It’s the big fish that do their best to stay away from the glaring eyes, but try as they might to smudge the glass, they can’t avoid the glare.
And that’s the case with the debate over the much-maligned Treaty Principles Bill, which doesn’t actually exist at the moment, something that seems to have been ignored by the Waitangi Tribunal, which launched a scathing criticism of it last week.
The Prime Minister was moved to rightly say that the tribunal was getting ahead of itself. But then given his and the National Party’s opposition to “the bill”, saying they won’t support it past its first reading, surely that’s a classic case of the pot calling the kettle black.
They haven’t seen it and yet they are allowing it to be sent to a parliamentary select committee for a lengthy hearing of public submissions, and that is a wanton waste of taxpayers’ money given that without their support it’s destined to fail.
New Zealand First is also opposing the bill, although the wily old fox Winston Peters seemed to be a little equivocal in the debating chamber yesterday when he was standing in for Christopher Luxon.
“I think one is entitled to believe, despite all the previous statements, if there was prevailing, compelling evidence to change one’s mind – as a famous economist once said – when the facts change, I change my mind,” he said.
He doesn’t think that’ll be the case with Act’s bill, but concluded that sometimes “we do have a faint hope that others might have it right”.
Peters has long been a critic of Māori being treated any differently from anyone else.
In fact, in a speech to supporters in Nelson in the lead-up to the election last year, he claimed Māori weren’t the indigenous people of this country.
He said they came from the Cook Islands and Rarotonga and if we go back 5000 years, their DNA came from China.
“Every tribe will have in its ancestry where it came from, and it’s not New Zealand,” he said. “Why are we lying to each other? We should be believing in truths and not myths.”
The truth about the upcoming Treaty Principles Bill is that never in a thousand years would Peters ever have thought he’d have to share power with David Seymour, let alone agree with anything he said.
Next year he will have to face the ignominy of having to move aside to let Seymour take over his Deputy Prime Minister’s role.
Seymour’s a shrewd operator and his Treaty bill won’t be as offensive as many are making it out to be.

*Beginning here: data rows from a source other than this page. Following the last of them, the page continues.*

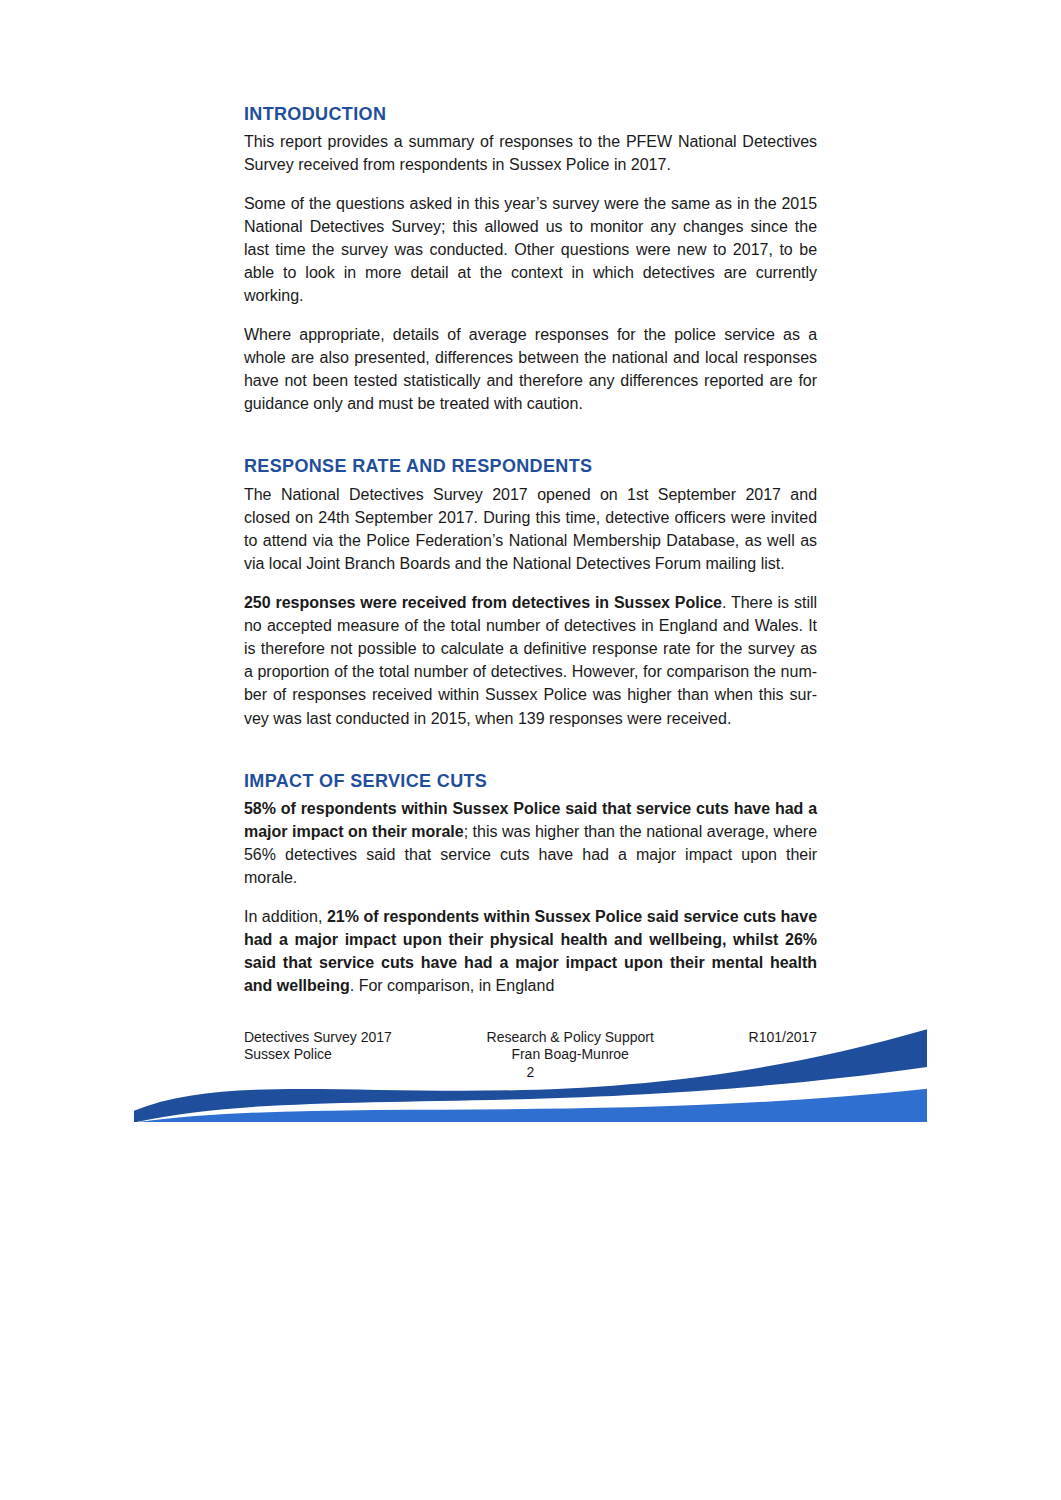Introduction
This report provides a summary of responses to the PFEW National Detectives Survey received from respondents in Sussex Police in 2017.
Some of the questions asked in this year’s survey were the same as in the 2015 National Detectives Survey; this allowed us to monitor any changes since the last time the survey was conducted. Other questions were new to 2017, to be able to look in more detail at the context in which detectives are currently working.
Where appropriate, details of average responses for the police service as a whole are also presented, differences between the national and local responses have not been tested statistically and therefore any differences reported are for guidance only and must be treated with caution.
Response rate and respondents
The National Detectives Survey 2017 opened on 1st September 2017 and closed on 24th September 2017. During this time, detective officers were invited to attend via the Police Federation’s National Membership Database, as well as via local Joint Branch Boards and the National Detectives Forum mailing list.
250 responses were received from detectives in Sussex Police. There is still no accepted measure of the total number of detectives in England and Wales. It is therefore not possible to calculate a definitive response rate for the survey as a proportion of the total number of detectives. However, for comparison the number of responses received within Sussex Police was higher than when this survey was last conducted in 2015, when 139 responses were received.
Impact of service cuts
58% of respondents within Sussex Police said that service cuts have had a major impact on their morale; this was higher than the national average, where 56% detectives said that service cuts have had a major impact upon their morale.
In addition, 21% of respondents within Sussex Police said service cuts have had a major impact upon their physical health and wellbeing, whilst 26% said that service cuts have had a major impact upon their mental health and wellbeing. For comparison, in England
Detectives Survey 2017
Sussex Police
Research & Policy Support
Fran Boag-Munroe
R101/2017
2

It will reinforce that a democratically elected government has the right to govern and that all New Zealanders have equal rights, although Māori have special rights, such as customary title over marine and coastal areas, although not exclusivity.
Act’s polling shows its stance has the support of 60% of the country and the one thing it’s got, without the bill being introduced to Parliament until November, is widespread debate, which is what Seymour has argued for from the start.
And if support grows, where does that leave the majority in the coalition Government who may be going against the will of the people?
Perhaps Peters’ economist is right, when the facts change, so do minds.